---------- INPUT DATA ----------

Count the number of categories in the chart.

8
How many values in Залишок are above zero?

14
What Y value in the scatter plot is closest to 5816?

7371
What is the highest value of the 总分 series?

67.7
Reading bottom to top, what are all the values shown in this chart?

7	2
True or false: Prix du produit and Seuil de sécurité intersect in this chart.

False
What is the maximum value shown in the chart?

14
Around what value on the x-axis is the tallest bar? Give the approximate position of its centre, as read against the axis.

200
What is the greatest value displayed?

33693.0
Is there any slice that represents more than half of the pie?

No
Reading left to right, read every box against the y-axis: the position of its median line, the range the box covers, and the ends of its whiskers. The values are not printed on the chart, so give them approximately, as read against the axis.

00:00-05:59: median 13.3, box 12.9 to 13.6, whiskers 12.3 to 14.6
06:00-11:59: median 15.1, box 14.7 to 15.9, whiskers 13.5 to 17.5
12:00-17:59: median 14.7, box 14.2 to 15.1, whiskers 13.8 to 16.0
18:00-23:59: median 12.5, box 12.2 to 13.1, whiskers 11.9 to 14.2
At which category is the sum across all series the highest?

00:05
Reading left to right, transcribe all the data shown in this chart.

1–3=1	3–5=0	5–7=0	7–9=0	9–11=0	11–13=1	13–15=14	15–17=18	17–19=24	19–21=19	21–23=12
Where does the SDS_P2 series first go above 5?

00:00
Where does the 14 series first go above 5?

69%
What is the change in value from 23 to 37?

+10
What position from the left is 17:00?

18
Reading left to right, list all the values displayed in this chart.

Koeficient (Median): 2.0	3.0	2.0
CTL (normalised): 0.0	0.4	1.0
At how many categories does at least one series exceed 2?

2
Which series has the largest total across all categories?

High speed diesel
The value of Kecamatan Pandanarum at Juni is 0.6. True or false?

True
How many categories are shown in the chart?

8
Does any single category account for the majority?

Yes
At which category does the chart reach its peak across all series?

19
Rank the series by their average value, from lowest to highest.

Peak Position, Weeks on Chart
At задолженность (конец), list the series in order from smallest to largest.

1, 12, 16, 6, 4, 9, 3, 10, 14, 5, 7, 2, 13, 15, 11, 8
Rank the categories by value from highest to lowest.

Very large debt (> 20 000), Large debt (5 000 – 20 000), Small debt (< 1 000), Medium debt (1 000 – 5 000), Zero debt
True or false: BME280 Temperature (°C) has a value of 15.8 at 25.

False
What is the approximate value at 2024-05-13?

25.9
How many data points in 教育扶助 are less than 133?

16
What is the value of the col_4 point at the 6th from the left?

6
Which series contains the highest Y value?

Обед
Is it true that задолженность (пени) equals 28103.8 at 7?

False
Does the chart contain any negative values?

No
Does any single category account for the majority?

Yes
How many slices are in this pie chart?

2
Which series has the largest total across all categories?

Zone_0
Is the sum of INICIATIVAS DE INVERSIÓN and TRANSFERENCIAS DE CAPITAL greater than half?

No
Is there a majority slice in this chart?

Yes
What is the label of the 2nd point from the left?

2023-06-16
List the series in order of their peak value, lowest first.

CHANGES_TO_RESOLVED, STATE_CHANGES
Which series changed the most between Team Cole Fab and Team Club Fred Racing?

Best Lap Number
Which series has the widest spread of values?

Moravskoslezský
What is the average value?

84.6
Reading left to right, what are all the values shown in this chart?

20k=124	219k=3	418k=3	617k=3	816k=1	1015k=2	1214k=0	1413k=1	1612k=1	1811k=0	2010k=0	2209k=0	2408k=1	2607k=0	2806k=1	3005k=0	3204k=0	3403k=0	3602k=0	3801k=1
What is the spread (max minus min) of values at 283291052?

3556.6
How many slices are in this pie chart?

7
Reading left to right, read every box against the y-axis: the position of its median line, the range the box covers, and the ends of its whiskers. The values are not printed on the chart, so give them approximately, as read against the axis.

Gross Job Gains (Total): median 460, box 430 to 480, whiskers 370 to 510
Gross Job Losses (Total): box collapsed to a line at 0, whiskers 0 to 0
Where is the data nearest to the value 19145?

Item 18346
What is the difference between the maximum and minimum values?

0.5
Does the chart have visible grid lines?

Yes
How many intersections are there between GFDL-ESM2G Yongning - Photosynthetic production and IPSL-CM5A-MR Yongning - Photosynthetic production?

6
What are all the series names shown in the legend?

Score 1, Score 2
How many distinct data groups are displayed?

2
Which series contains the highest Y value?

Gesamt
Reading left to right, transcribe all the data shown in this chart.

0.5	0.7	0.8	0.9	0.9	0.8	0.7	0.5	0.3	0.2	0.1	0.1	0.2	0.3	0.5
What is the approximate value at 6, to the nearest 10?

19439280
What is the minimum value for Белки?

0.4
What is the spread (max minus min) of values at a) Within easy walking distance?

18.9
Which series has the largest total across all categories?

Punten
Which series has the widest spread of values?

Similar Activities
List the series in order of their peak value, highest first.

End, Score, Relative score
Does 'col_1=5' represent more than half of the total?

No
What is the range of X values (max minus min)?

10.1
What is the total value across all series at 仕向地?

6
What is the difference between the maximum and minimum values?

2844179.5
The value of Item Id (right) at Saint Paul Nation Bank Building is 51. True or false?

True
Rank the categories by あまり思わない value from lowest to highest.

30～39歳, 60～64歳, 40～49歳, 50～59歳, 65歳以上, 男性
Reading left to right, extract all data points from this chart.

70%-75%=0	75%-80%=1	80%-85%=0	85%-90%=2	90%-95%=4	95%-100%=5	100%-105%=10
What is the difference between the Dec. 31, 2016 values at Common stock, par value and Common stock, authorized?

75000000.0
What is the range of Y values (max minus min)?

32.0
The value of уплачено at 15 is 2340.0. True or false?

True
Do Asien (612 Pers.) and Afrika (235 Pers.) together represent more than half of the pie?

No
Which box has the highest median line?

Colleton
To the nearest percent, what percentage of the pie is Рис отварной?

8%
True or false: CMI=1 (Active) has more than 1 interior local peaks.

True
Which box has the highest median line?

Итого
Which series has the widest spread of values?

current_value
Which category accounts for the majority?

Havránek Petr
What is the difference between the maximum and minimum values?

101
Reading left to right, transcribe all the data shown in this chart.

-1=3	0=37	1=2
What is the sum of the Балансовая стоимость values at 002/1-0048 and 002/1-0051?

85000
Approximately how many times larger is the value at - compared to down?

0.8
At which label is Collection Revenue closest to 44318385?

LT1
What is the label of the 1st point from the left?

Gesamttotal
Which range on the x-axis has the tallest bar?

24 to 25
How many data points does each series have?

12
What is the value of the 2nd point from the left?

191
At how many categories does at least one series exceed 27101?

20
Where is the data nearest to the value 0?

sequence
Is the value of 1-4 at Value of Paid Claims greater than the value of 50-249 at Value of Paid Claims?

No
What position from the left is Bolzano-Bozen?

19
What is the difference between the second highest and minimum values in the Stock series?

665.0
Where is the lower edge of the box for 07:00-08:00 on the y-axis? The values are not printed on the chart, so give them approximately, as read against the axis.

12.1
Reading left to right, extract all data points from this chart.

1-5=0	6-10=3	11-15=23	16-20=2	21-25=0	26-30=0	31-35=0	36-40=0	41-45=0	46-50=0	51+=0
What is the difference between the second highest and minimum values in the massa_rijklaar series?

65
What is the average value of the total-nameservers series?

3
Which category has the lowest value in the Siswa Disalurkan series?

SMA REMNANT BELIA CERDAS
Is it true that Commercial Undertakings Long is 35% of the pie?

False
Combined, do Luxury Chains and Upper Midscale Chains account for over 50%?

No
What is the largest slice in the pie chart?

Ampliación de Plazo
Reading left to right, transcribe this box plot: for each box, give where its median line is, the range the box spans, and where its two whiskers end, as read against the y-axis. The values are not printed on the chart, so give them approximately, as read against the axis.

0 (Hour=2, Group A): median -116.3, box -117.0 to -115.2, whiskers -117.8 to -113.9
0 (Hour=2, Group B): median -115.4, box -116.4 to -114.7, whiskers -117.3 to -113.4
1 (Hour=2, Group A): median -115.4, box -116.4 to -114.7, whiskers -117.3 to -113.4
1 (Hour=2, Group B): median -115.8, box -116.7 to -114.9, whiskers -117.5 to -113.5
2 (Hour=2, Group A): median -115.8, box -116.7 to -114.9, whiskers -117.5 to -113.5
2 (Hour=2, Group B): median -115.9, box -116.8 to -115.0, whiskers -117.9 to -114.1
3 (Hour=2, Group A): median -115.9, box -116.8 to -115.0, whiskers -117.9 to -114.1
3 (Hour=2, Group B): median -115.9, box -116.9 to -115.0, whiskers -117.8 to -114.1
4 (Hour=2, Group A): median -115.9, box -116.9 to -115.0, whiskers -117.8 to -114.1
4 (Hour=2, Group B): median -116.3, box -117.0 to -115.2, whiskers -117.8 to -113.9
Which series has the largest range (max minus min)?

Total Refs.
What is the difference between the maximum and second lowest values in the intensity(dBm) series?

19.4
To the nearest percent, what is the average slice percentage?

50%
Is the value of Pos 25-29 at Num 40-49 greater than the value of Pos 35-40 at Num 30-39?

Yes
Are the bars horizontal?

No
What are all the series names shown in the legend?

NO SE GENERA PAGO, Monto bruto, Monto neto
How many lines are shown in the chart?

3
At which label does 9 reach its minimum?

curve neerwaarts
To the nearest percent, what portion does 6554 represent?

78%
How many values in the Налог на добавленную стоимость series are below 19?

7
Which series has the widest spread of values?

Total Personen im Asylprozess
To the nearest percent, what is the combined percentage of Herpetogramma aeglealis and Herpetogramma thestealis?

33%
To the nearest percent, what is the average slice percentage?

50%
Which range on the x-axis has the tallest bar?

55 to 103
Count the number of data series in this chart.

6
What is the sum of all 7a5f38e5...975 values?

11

----------

→ **EXERCISE OBJECTIVE**
Could you arrange the entries, starting at the first line and ending at the line containing "Reading bottom to", as a JSON list of strings with one string per line and blank lines omitted?

→ **TASK RESULT**
[
  "Count the number of categories in the chart.",
  "8",
  "How many values in Залишок are above zero?",
  "14",
  "What Y value in the scatter plot is closest to 5816?",
  "7371",
  "What is the highest value of the 总分 series?",
  "67.7",
  "Reading bottom to top, what are all the values shown in this chart?"
]